* TASK INPUTS:
============
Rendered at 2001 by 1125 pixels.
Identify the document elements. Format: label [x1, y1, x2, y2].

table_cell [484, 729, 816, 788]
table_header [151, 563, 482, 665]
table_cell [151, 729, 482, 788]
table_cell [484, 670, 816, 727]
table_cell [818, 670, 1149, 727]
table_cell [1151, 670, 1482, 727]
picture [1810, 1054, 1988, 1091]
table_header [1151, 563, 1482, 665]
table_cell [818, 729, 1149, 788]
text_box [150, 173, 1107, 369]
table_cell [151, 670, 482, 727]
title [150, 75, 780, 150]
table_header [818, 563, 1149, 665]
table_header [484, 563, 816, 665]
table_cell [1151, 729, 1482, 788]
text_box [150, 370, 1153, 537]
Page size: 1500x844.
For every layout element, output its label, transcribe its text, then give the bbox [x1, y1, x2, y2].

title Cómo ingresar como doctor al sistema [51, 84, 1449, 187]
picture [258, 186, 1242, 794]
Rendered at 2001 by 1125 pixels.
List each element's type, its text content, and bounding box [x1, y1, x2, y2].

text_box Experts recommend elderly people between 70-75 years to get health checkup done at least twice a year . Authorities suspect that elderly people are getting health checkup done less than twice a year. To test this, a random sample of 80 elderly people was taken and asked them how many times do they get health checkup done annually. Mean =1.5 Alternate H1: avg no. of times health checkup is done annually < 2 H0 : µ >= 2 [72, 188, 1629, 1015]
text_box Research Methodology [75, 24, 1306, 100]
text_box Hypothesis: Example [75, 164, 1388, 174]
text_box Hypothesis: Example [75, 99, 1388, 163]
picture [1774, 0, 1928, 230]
============
Transcribe the data word for word.

Rendered at 2001 by 1125 pixels.
Identify the document elements. Format: label [x1, y1, x2, y2].

table_cell [484, 729, 816, 788]
table_header [151, 563, 482, 665]
table_cell [151, 729, 482, 788]
table_cell [484, 670, 816, 727]
table_cell [818, 670, 1149, 727]
table_cell [1151, 670, 1482, 727]
picture [1810, 1054, 1988, 1091]
table_header [1151, 563, 1482, 665]
table_cell [818, 729, 1149, 788]
text_box [150, 173, 1107, 369]
table_cell [151, 670, 482, 727]
title [150, 75, 780, 150]
table_header [818, 563, 1149, 665]
table_header [484, 563, 816, 665]
table_cell [1151, 729, 1482, 788]
text_box [150, 370, 1153, 537]
Page size: 1500x844.
For every layout element, output its label, transcribe its text, then give the bbox [x1, y1, x2, y2].

title Cómo ingresar como doctor al sistema [51, 84, 1449, 187]
picture [258, 186, 1242, 794]
Rendered at 2001 by 1125 pixels.
List each element's type, its text content, and bounding box [x1, y1, x2, y2].

text_box Experts recommend elderly people between 70-75 years to get health checkup done at least twice a year . Authorities suspect that elderly people are getting health checkup done less than twice a year. To test this, a random sample of 80 elderly people was taken and asked them how many times do they get health checkup done annually. Mean =1.5 Alternate H1: avg no. of times health checkup is done annually < 2 H0 : µ >= 2 [72, 188, 1629, 1015]
text_box Research Methodology [75, 24, 1306, 100]
text_box Hypothesis: Example [75, 164, 1388, 174]
text_box Hypothesis: Example [75, 99, 1388, 163]
picture [1774, 0, 1928, 230]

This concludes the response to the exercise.